Dano institucional e afronta à soberania estatal

O prejuízo ao Estado também é considerável. A destruição do calçamento público — patrimônio de todos os cidadãos — exige a mobilização de recursos públicos escassos para reparação. Mais grave ainda é o dano institucional: a impossibilidade de exercer suas funções constitucionais em parcelas do território nacional representa afronta direta à soberania estatal e ao princípio basilar de que o monopólio do uso legítimo da força pertence ao Estado.

"A persistência de áreas sob domínio de facções criminosas configura ruptura inaceitável da ordem constitucional, incompatível com os fundamentos da República", enfatiza a denúncia ministerial.

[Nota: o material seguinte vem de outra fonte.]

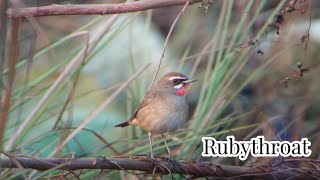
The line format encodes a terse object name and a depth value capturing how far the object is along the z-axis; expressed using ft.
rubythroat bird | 22.13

Lição do Rio de Janeiro e resposta da Paraíba

A experiência de outros estados brasileiros, notadamente o Rio de Janeiro, demonstra as consequências devastadoras da omissão estatal diante do avanço territorial do crime organizado. Comunidades inteiras foram perdidas para o controle de facções armadas. Milícias e grupos criminosos consolidaram domínio sobre extensas regiões, submetendo centenas de milhares de cidadãos a regimes de terror e extorsão. O Estado, ao perder o controle territorial, viu-se obrigado a empreender operações militarizadas de alto custo humano e financeiro para tentar retomar áreas que jamais deveriam ter sido abandonadas.

"O Estado da Paraíba não pode permitir que seu território siga o mesmo caminho. A resposta estatal à prática de barricadas e à dominação territorial exercida por facções criminosas deve ser firme, imediata e proporcional à gravidade da ameaça que representam. Cada barricada reaberta, cada área entrincheirada, cada comunidade isolada do Estado constitui passo na direção da perda irreversível do controle territorial", conclui o Promotor de Justiça Ricardo Alex Almeida Lins.

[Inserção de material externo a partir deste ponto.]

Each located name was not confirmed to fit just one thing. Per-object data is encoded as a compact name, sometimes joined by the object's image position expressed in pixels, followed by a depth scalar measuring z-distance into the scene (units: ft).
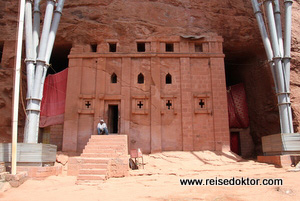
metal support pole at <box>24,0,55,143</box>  32.40
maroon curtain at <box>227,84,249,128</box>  59.52
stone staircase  28.56
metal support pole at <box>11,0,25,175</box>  27.68
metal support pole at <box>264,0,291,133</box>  37.86
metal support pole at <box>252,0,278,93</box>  40.86
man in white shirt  43.83
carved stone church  46.47
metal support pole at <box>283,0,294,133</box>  39.81
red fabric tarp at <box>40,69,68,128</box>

Não cabimento de acordo de não persecução penal

A denúncia ministerial destaca que a gravidade concreta da conduta praticada — consistente na reabertura deliberada de barricadas destinadas a impedir o acesso de viaturas policiais e demais serviços públicos a comunidades inteiras — revela, por si só, a inadequação da medida despenalizadora prevista no artigo 28-A do Código de Processo Penal (Acordo de Não Persecução Penal), ressaltando veementemente o MPPB o não cabimento de qualquer medida despenalizadora para faccionados de organizações criminosas.

"O fenômeno das barricadas constitui instrumento central da expansão territorial do crime organizado no Brasil. Por meio dessa prática, facções criminosas submetem extensas áreas urbanas — e, consequentemente, suas populações — ao domínio armado privado, sequestrando parcelas do território nacional e impedindo a presença do Estado", sustenta a denúncia.

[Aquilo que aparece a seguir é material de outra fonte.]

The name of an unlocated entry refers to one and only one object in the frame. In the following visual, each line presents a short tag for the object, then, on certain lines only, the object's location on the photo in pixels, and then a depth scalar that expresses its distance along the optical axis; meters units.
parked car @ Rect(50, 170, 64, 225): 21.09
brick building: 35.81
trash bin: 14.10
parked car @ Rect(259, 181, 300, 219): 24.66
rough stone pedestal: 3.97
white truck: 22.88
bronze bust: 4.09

O MPPB ressalta que a reabertura de valas no calçamento público não configura mero ato de vandalismo, mas conduta estratégica que visa consolidar e perpetuar o controle territorial exercido por organizações criminosas, blindando áreas inteiras contra a intervenção estatal.

A denúncia requer que o acusado seja condenado ao pagamento de indenização por danos materiais, morais individuais e coletivos, estes últimos fixados em valor não inferior a 20 salários-mínimos, a serem revertidos ao Fundo Estadual de Proteção e Defesa do Consumidor ou fundo similar que atenda ao interesse coletivo lesado.